Document excerpt: Begin

With the benefit of time, I tend to the latter point of view. Sure, when I first read it, I could say it in a BoJo accent and imagine he came up with it in the bath. But having worked at Wardour for most of my adult life I know that was not likely to have been the case.

In fact, for people who don’t work in comms and marketing the energy that goes into creating a slogan can seem bewildering. The good ones just look so obvious. But obvious takes effort. And getting it right for a brand can be the difference between life and death – and in the case of Covid-19, literally life and death for people in the UK. So, I suspect a lot of soul searching went into coming up with something that would get people engaged.

Having lived with it for a few days now, I think there are a couple of clever things about it. The first is the way it worked as a sleight of hand. On the day when we were being told that normal life was going to be postponed for a lot longer, most of the commentary ended up being about the wording of the message, not the message itself. Everyone was complaining about how woolly the slogan was compared to “Stay Home”. One PR consultant friend told me it was a classic comms piece of misdirection. It got lots of people safely angry about something the government could happily live with.

But there is something more important going on with this slogan than simply giving people a distracting bone to gnaw on. The original “Stay Home” slogan was wonderfully clear. But at that time, the objective was wonderfully clear too: stop an unacceptable number of people dying and don’t overwhelm the NHS. Staying at home was the only way to do it.

Document excerpt: End
Excerpted data: Begin

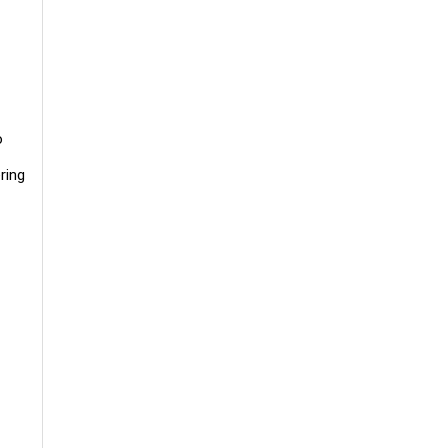
o
ring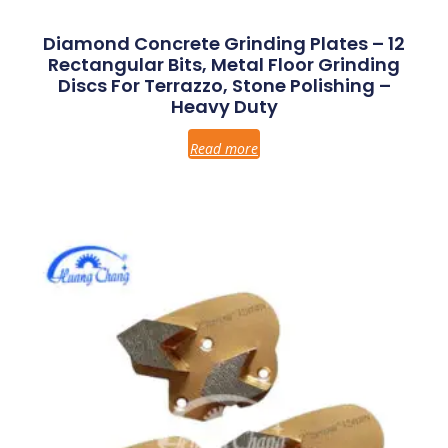
Diamond Concrete Grinding Plates – 12
Rectangular Bits, Metal Floor Grinding
Discs For Terrazzo, Stone Polishing –
Heavy Duty
Read more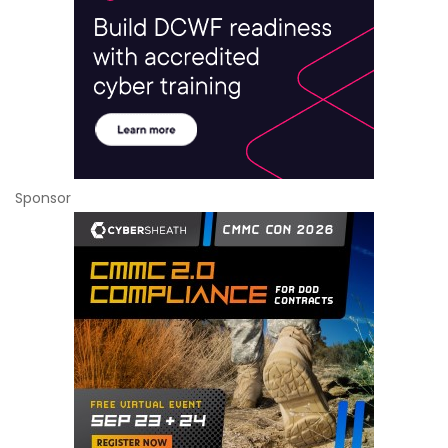
Sponsor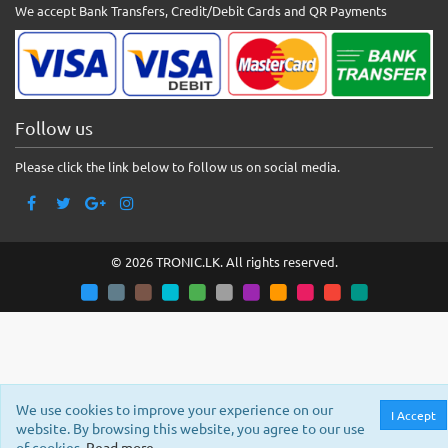
We accept Bank Transfers, Credit/Debit Cards and QR Payments
Follow us
Please click the link below to follow us on social media.
© 2026 TRONIC.LK. All rights reserved.
We use cookies to improve your experience on our
I Accept
website. By browsing this website, you agree to our use
of cookies.
Read more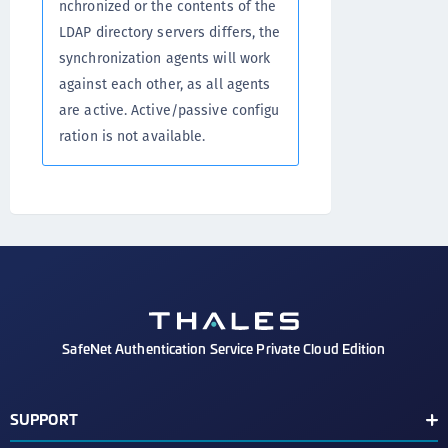
nchronized or the contents of the
LDAP directory servers differs, the
synchronization agents will work
against each other, as all agents
are active. Active/passive configu
ration is not available.
SafeNet Authentication Service Private Cloud Edition
SUPPORT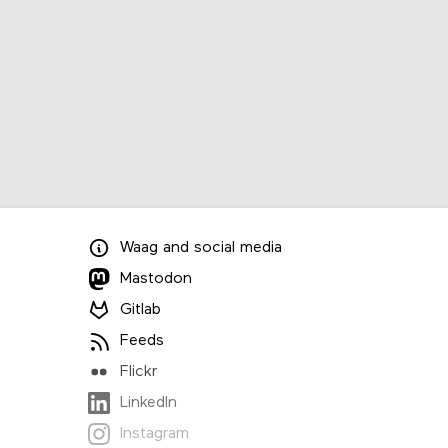
Waag
and
social media
Mastodon
Gitlab
Feeds
Flickr
LinkedIn
Instagram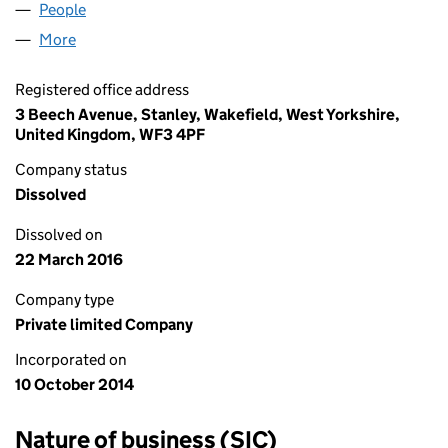
People
for DAKS IMPROVEMENTS LTD (09258620)
More
for DAKS IMPROVEMENTS LTD (09258620)
Registered office address
3 Beech Avenue, Stanley, Wakefield, West Yorkshire,
United Kingdom, WF3 4PF
Company status
Dissolved
Dissolved on
22 March 2016
Company type
Private limited Company
Incorporated on
10 October 2014
Nature of business (SIC)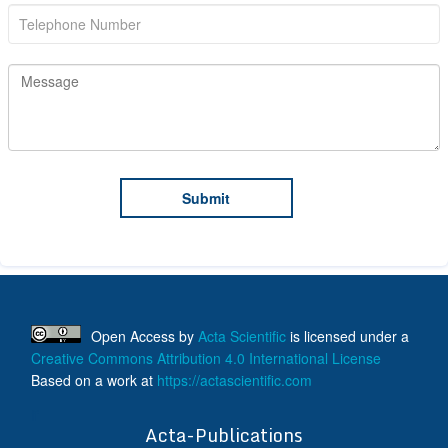
Open Access
by
Acta Scientific
is licensed under a
Creative Commons Attribution 4.0 International License
Based on a work at
https://actascientific.com
ff
Acta-Publications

Excerpted data: End

Task list:
a) For each statement about the slogan excerpt, say yes or no depending on whether it agrees with the text, and quote the deciding words: (i) The writer has worked at Wardour for most of their adult life. (ii) Most of the commentary focused on the message itself rather than on its wording. (iii) The original "Stay Home" slogan is described as unclear.
b) From the slogan excerpt, reproduce the passage starting at "With the benefit" and ending at "get people engaged.".

Responses in order:
a)
(i) Yes: "having worked at Wardour for most of my adult life"
(ii) No: "most of the commentary ended up being about the wording of the message, not the message itself"
(iii) No: "The original “Stay Home” slogan was wonderfully clear."

b)
With the benefit of time, I tend to the latter point of view. Sure, when I first read it, I could say it in a BoJo accent and imagine he came up with it in the bath. But having worked at Wardour for most of my adult life I know that was not likely to have been the case.

In fact, for people who don’t work in comms and marketing the energy that goes into creating a slogan can seem bewildering. The good ones just look so obvious. But obvious takes effort. And getting it right for a brand can be the difference between life and death – and in the case of Covid-19, literally life and death for people in the UK. So, I suspect a lot of soul searching went into coming up with something that would get people engaged.